Text to read
Rate this Page

Int4WeightOnlyConfig#

class torchao.quantization.Int4WeightOnlyConfig(group_size: int = 128, set_inductor_config: bool = True, int4_packing_format: Int4PackingFormat = Int4PackingFormat.PLAIN, int4_choose_qparams_algorithm: Int4ChooseQParamsAlgorithm = Int4ChooseQParamsAlgorithm.TINYGEMM, int4_tile_packed_ntile: int = 8, version: int = 2)[source][source]#

Configuration for int4 weight only quantization, only groupwise quantization is supported.

Parameters:
  • group_size – parameter for quantization, controls the granularity of quantization, smaller size is more fine grained, choices are [256, 128, 64, 32]

  • int4_packing_format – the packing format for int4 tensor

  • int4_choose_qparams_algorithm – variants of choose qparams algorithm to use for int4, currently support TINYGEMM (“tinygemm”) and HQQ (“hqq”)

Data
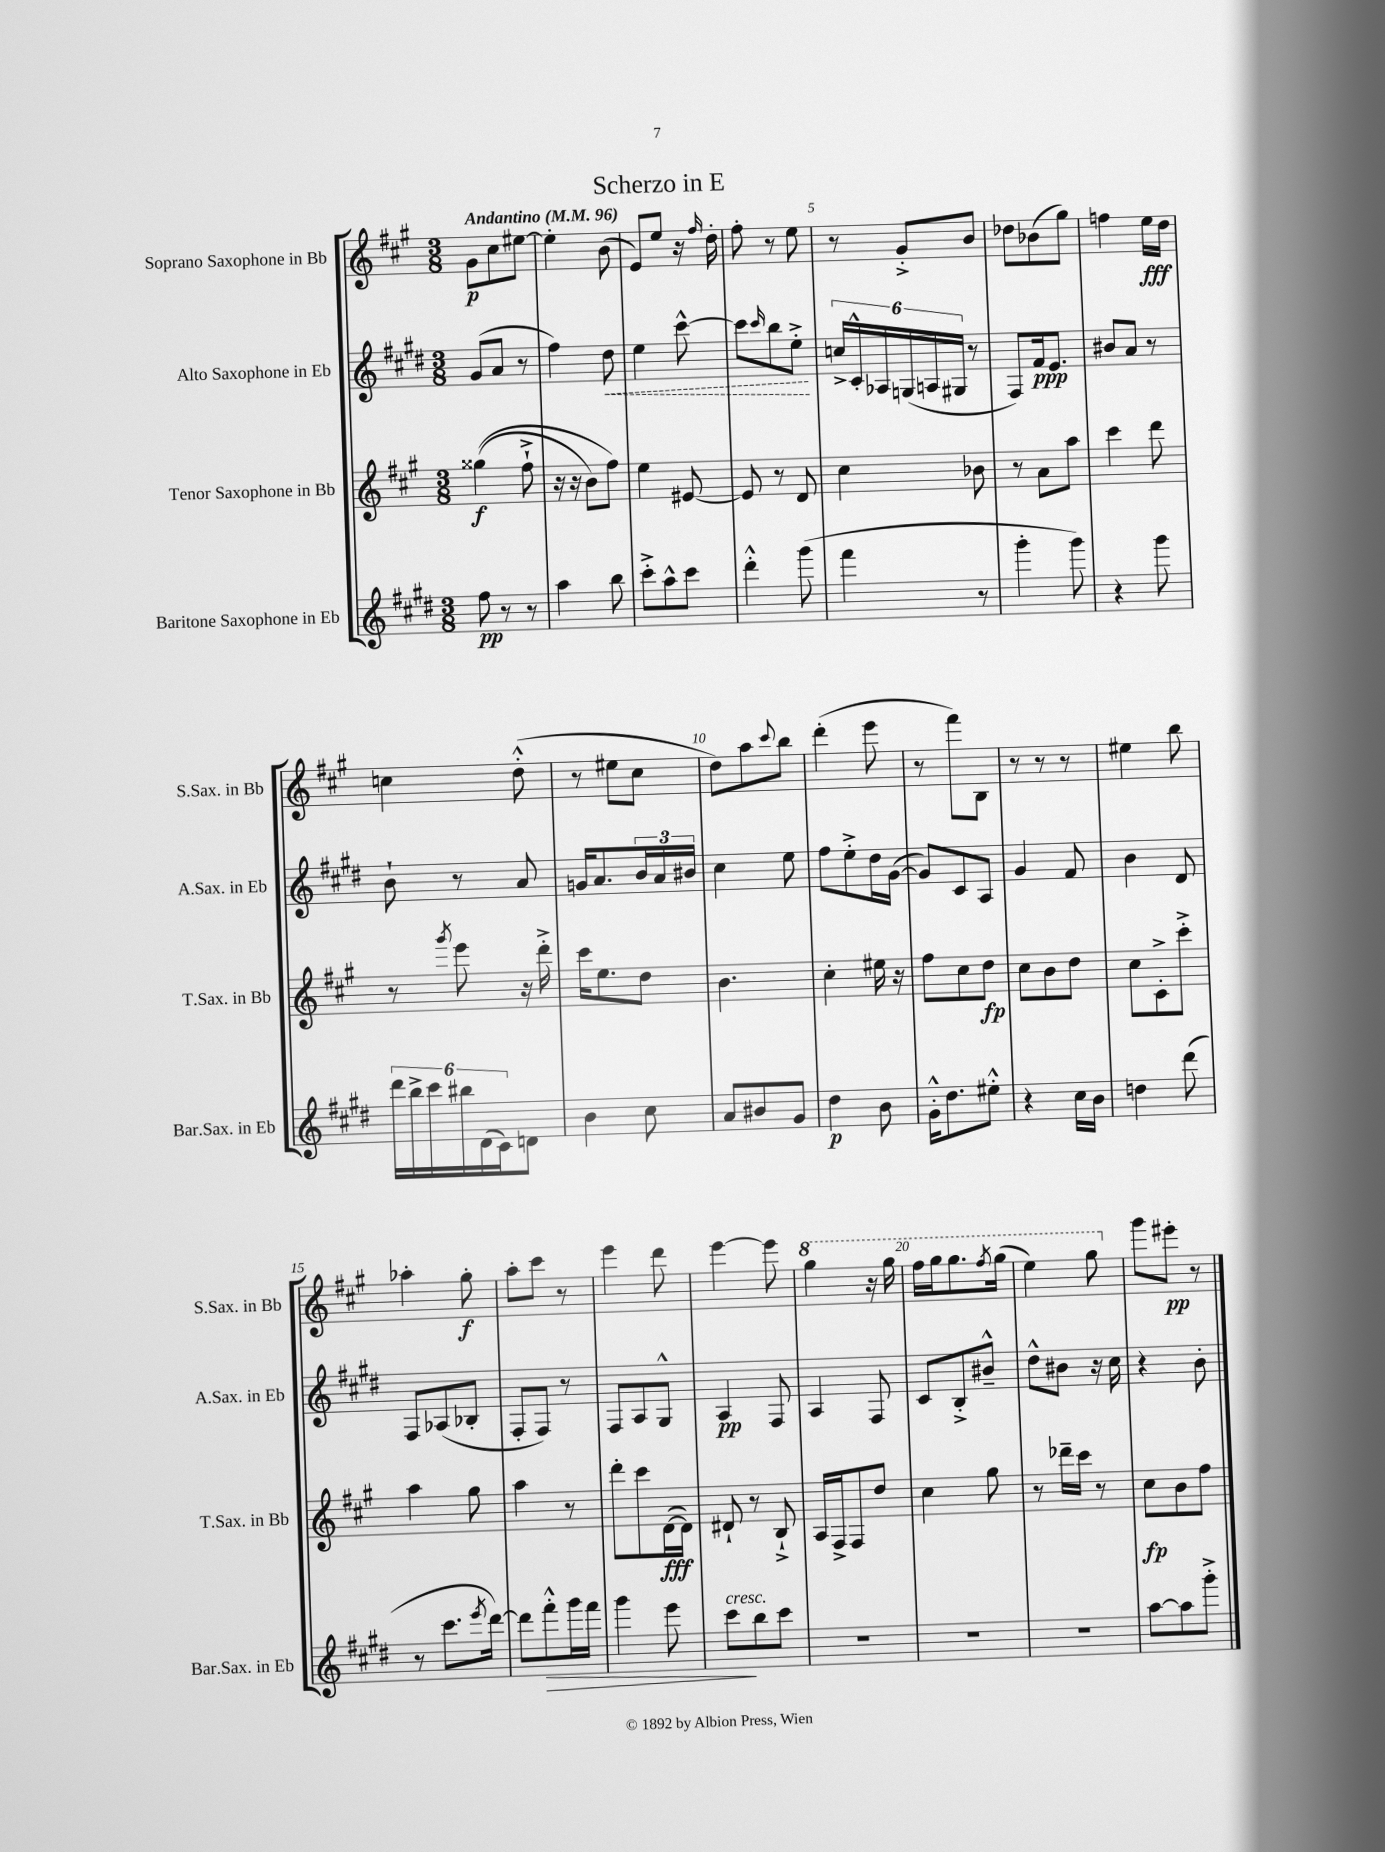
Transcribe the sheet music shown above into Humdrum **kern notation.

Instruction A
Answer these questions using the Int4WeightOnlyConfig documentation, putting each answer on its own line with the matching mark:
(i) What is the default value of group_size?
(ii) Which kind of quantization is the only one supported?
(iii) Which variants of the choose qparams algorithm are currently supported for int4?
Instruction B
Summarize the Int4WeightOnlyConfig documentation in two sentences.
Instruction C
Write the next part of the Int4WeightOnlyConfig documentation, starting right after the last line shown.

Written response A
(i) 128
(ii) Groupwise quantization
(iii) TINYGEMM ("tinygemm") and HQQ ("hqq")

Written response B
Int4WeightOnlyConfig in torchao.quantization configures int4 weight-only quantization and supports only groupwise quantization. Its parameters include group_size, which sets the granularity of quantization with choices of 256, 128, 64, or 32, along with the int4 packing format and the choose qparams algorithm, which currently supports TINYGEMM and HQQ.

Written response C
  • set_inductor_config – if True, adjusts torchinductor settings to recommended values.

  • int4_tile_packed_ntile – ntile size for TILED_PACKED_TO_4D format, default is 8 for CUDA platform, 16 for ROCm platform

Example:

import torch.nn as nn

from torchao.quantization import Int4WeightOnlyConfig, quantize_

model = nn.Sequential(nn.Linear(2048, 2048, device="cuda"))

config = Int4WeightOnlyConfig(
    group_size=32,
    int4_packing_format="tile_packed_to_4d",
    int4_choose_qparams_algorithm="hqq",
)

quantize_(model, config)